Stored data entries

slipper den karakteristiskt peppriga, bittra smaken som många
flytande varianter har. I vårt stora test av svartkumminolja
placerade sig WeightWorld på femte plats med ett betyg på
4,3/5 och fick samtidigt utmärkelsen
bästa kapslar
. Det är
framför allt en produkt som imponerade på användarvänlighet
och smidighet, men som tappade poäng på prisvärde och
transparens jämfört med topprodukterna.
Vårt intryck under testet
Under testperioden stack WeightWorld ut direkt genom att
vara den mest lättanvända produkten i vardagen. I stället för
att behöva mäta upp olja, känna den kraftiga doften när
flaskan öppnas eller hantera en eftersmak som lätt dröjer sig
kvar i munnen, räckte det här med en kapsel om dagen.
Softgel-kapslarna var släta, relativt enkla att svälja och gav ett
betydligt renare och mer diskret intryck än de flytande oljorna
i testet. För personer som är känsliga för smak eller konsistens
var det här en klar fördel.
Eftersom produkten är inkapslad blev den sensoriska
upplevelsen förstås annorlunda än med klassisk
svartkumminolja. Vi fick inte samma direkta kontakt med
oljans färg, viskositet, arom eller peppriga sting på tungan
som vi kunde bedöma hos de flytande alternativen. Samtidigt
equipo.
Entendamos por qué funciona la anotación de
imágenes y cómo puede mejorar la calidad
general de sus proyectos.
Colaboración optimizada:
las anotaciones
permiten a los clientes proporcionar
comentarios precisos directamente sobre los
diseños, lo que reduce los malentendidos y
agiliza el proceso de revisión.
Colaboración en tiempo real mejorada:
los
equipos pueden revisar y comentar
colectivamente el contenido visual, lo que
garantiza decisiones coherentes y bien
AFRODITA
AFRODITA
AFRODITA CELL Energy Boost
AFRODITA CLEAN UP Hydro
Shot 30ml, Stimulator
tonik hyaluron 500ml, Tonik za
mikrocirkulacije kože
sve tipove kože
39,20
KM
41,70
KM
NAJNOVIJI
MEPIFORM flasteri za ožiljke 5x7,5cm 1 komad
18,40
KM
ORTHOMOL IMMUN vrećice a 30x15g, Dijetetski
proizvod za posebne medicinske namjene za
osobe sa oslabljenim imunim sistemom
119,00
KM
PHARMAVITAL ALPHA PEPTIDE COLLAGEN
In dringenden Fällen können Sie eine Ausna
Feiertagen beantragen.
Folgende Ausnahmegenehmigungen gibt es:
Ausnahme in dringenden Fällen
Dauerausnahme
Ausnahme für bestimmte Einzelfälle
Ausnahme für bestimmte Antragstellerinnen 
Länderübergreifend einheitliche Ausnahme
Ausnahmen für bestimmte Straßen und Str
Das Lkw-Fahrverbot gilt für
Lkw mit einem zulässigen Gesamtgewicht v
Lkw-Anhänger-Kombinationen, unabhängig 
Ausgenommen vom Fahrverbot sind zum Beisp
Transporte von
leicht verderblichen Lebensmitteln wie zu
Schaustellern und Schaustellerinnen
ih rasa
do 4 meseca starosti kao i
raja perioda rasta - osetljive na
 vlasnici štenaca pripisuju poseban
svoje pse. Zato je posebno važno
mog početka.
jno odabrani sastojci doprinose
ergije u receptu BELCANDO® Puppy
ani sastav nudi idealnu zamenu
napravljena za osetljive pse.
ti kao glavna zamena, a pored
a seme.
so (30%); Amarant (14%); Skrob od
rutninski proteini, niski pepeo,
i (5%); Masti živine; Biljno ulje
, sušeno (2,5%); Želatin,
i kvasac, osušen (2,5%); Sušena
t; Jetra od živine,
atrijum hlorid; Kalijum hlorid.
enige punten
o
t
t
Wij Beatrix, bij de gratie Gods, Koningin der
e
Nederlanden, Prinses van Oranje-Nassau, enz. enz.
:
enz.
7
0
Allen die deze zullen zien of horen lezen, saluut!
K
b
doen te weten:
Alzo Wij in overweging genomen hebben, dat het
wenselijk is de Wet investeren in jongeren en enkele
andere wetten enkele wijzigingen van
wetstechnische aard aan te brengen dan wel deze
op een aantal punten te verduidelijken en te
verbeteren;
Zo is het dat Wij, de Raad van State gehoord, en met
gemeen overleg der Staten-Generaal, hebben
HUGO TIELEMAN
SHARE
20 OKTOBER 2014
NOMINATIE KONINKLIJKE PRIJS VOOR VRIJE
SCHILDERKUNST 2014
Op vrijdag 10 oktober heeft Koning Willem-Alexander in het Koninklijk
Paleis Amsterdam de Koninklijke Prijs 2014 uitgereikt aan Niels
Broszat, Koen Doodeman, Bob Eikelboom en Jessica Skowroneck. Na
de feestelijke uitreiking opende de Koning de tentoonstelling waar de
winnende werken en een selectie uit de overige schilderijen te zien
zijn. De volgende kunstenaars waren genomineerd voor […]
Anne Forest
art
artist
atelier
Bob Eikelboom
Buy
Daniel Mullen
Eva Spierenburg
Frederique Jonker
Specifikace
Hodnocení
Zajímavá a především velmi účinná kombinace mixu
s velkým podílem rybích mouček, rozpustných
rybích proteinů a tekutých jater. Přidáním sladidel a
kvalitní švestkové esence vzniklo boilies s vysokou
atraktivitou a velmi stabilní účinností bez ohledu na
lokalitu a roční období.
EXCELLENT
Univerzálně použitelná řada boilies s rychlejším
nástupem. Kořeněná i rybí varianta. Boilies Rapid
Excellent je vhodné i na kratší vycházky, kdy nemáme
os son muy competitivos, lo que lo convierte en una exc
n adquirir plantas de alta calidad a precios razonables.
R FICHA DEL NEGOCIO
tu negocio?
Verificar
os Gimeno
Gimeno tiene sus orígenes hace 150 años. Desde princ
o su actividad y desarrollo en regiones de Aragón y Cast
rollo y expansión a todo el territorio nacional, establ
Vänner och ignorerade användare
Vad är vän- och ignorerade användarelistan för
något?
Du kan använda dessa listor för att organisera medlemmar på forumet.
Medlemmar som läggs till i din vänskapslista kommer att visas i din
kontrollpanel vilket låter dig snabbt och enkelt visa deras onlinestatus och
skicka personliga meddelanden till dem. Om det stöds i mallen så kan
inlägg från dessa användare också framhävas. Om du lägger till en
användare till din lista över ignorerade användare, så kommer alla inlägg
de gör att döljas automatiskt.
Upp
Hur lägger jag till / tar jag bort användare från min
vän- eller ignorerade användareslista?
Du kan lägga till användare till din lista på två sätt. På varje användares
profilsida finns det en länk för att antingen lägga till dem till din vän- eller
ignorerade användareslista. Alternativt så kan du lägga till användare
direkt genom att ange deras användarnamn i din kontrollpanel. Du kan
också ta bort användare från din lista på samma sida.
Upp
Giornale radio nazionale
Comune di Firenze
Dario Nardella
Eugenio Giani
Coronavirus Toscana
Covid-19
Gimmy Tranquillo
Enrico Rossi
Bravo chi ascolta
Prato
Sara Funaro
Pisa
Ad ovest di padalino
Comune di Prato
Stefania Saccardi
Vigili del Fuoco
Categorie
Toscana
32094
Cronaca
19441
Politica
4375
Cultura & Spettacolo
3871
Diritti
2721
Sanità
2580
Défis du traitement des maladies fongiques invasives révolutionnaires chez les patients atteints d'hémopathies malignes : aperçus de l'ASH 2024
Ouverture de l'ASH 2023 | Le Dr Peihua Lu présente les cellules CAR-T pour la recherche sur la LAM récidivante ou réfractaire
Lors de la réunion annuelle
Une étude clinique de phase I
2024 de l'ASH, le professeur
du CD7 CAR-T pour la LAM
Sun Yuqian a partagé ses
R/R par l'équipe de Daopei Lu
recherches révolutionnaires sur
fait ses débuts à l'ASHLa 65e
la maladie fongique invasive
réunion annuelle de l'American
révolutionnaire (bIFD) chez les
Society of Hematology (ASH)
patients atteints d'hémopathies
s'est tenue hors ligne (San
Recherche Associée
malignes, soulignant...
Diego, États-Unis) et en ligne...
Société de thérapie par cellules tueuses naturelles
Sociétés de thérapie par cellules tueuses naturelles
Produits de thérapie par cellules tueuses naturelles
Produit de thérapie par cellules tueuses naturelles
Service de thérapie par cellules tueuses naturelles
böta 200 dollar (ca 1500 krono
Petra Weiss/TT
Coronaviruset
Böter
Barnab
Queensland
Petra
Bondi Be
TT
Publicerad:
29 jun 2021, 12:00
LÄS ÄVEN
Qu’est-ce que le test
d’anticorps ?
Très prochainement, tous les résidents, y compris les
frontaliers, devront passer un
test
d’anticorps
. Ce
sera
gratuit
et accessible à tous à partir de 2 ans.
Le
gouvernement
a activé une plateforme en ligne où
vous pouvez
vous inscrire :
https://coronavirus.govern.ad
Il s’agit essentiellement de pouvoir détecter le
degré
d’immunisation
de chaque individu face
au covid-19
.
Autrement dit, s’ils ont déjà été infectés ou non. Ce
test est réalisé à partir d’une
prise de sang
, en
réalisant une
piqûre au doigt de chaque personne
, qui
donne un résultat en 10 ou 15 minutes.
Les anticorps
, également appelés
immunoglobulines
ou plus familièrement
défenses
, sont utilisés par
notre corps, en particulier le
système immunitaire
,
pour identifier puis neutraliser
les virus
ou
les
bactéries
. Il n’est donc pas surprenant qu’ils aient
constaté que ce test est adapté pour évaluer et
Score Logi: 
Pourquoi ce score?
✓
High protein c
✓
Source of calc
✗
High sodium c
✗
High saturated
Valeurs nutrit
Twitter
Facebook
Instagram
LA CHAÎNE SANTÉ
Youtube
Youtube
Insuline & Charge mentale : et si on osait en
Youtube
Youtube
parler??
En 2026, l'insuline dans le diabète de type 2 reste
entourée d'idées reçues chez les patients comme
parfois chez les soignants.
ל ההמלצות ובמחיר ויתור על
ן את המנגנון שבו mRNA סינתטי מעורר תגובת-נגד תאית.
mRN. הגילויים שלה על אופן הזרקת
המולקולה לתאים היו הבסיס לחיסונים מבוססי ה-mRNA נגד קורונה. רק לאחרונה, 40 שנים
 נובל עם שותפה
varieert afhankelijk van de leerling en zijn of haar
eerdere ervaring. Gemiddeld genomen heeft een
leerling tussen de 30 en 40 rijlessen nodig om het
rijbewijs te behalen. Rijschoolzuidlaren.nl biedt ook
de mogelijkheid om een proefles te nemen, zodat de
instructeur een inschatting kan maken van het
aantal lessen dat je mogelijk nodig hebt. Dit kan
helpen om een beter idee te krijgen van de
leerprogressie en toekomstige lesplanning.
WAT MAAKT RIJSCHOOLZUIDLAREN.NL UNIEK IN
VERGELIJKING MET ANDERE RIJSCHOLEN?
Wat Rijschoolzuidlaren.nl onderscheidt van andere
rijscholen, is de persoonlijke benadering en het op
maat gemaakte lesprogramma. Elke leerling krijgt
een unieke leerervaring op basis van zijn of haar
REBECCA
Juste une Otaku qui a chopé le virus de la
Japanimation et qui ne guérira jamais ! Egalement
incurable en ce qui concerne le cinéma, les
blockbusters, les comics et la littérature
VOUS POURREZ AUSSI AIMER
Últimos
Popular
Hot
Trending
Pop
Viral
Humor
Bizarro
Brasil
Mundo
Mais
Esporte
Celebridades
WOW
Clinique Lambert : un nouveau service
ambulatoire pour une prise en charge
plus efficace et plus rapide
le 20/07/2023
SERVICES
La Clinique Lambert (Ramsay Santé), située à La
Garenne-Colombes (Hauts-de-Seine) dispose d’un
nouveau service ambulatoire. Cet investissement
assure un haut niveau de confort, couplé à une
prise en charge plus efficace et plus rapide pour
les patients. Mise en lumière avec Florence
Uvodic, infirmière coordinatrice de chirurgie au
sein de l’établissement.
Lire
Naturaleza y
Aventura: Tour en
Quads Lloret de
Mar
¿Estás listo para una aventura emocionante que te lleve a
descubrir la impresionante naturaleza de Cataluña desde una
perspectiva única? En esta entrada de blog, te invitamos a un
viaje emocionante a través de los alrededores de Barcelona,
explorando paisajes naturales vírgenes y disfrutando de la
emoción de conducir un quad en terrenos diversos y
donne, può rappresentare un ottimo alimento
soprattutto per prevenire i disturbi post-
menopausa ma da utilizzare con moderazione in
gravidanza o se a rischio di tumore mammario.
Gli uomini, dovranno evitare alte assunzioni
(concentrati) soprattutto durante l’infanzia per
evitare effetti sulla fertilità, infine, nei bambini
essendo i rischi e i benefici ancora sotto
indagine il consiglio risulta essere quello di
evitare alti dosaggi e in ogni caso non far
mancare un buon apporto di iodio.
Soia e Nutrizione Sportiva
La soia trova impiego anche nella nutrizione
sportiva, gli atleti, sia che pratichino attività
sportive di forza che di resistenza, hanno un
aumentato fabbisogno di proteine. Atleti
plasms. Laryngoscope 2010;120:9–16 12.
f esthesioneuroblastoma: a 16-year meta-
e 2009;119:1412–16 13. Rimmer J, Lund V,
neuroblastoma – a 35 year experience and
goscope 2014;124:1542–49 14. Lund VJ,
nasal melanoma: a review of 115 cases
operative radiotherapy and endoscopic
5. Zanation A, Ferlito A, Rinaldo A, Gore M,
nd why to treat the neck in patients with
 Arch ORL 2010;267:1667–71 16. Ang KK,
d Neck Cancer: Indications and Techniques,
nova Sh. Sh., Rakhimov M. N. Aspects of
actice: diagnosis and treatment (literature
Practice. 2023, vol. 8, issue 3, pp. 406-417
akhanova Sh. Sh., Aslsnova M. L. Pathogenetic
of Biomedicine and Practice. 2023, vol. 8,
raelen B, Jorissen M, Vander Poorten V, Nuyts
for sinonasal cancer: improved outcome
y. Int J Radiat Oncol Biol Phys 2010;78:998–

> _WHAT THE TASK REQUIRES_:
How many of the lines above contain the string "hebben"? Give the count alone.

> _WRITTEN REPLY_:
2